Le Nouveau Testament mentionne plusieurs fois que Jésus regarde quelqu'un. Ce regard est toujours plein d'amour et appelle toujours à la conversion et au dépassement. Ainsi, par exemple, quand un jeune homme riche se présente à Lui et Lui demande ce qu'il faut faire pour entrer dans la vie, Jésus le regarde et il l'aime, puis il l'appelle au renoncement total. Contrairement à Zachée, le pécheur, qui accepte l'invitation, plein de joie, celui-ci malgré toute sa vertu n'a pas le courage d'accepter et repart tout triste. Rappelons-nous quelques autres exemples: celui de la femme adultère, que Jésus regarde en face une fois que ses accusateurs sont partis; Il l'invite aussi à la conversion en lui disant : "Je ne te condamne pas; va et ne pêche plus". Ou encore Pierre, qui vient tout juste de trahir Jésus et que Celui-ci regarde brièvement en route vers le Calvaire, d'un regard de bonté qui le fait fondre en larmes.

Nous sommes tous venus au monastère pour y voir Dieu, pour le rencontrer dans la prière contemplative. Mais alors, cette maison de pierre que nous avons construite, Dieu la transforme en sa maison pour venir nous y voir, pour venir nous y rencontrer et nous appeler à une conversion continuelle.

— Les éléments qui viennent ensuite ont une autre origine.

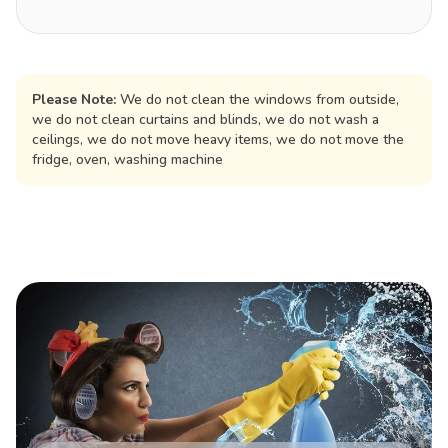
Please Note:
We do not clean the windows from outside,
we do not clean curtains and blinds, we do not wash a
ceilings, we do not move heavy items, we do not move the
fridge, oven, washing machine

Lorsqu'on consacre une église, et lorsqu'on fait chaque année la mémoire de cette consécration, on consacre chaque fois le fait que Dieu y a établi sa mémoire. On le fait parce qu'un jour Jésus a dit "Lorsque deux ou trois sont réunis en mon nom, je suis au milieu d'eux" et "si vous observer ma Parole, mon Père vous aimera, nous viendrons chez vous et nous y ferons notre demeure.

Il y a 150 ans que Dieu a fait sa demeure à Scourmont au milieu d'hommes qu'il y a réunis. Il y a plus de 100 ans que, dans cette maison, Il pose son regard sur ceux qui s'y réunissent dans l'espoir de le voir. Que notre Eucharistie d'aujourd'hui soit une Action de grâces pour cette suite ininterrompues de faveurs divines.